The Sea Dragon was the largest, most powerful rocket ever dreamed of. It was conceptualized in 1962 and was going to be a “sea-launched orbital super heavy launch vehicle”. The rocket would be 150 meters tall and 23 meters wide, making it the largest rocket ever. This monster would be able to carry 550 tons to LEO (Low Earth Orbit)! Saturn V, the largest rocket ever built was capable of carrying only 118 tons. Unfortunately, Sea Dragon never became reality.


Design and Technicals

Launch:

The Sea Dragon project was led by Robert Truax. In one of his rocket designs, he conceptualized a rocket that would be launched by floating it on the ocean. There were several benefits to this. Launching the rocket from the ocean would lower the cost of operations- it did not require a launch pad and other support systems. In order to reduce cost even further, Robert Truax planned to use very cheap materials to reduce cost.
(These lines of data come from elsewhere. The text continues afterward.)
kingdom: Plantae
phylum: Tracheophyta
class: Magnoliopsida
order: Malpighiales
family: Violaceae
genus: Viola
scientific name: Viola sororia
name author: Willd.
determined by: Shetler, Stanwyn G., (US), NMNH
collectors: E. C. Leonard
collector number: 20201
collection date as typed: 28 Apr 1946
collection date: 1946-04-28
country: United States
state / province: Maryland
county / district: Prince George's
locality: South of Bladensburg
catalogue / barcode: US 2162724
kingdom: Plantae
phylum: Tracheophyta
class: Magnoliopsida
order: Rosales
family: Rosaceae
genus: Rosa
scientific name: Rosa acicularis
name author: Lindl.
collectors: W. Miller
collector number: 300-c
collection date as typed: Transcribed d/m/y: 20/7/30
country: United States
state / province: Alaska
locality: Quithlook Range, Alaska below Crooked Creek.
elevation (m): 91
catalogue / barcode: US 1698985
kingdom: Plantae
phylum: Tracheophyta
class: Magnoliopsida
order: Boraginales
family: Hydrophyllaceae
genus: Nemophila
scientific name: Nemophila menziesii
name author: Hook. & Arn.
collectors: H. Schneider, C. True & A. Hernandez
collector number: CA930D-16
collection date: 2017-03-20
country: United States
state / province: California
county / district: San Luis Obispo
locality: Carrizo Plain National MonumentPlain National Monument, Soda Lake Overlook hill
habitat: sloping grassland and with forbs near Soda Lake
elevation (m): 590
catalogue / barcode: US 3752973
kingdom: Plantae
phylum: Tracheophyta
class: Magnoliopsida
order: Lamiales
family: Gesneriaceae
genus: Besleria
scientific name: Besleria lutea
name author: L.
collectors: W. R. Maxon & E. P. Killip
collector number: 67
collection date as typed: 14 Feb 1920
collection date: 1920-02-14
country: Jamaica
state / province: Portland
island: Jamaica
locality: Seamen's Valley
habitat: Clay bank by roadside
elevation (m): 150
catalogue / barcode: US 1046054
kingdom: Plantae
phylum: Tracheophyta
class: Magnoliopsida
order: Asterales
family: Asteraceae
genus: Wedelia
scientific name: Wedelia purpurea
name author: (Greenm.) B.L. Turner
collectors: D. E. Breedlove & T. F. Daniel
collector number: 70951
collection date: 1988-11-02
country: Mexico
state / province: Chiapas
For the launch, the rocket would be attached to a ballast tank system- a system of metal compartments that hold water or release it to allow a ship/submarine or in this case, a rocket to change their depth or orientation in a water body- on shore. It would then be towed to the launch site with a ship. The ballast tanks would then fill with water, thus orienting the rocket vertically for launch.


Stages and Engines:

First Stage:

The first stage would be powered by a single 36 million kgf (kilogram force) engine that burned RP-1 (Rocket propellant 1) and LOX (liquid oxygen). To put that into perspective, the Saturn V’s 5 F1 engines together produced a combined thrust of 3.4 million kgf. The engine on the first stage would burn all of its fuel 81 seconds into the flight. At that point, the rocket would be travelling at 6400 km/h or 1.8 km/s and would be at an altitude of 40 km.

Second stage:

The second stage would also be powered by a single 6 million kgf engine that would burn liquid hydrogen and LOX.

Methods to recover the stages were also being planned

However, even though some interest was shown by NASA and Todd Shipyards for the project, this amazing beast never became reality.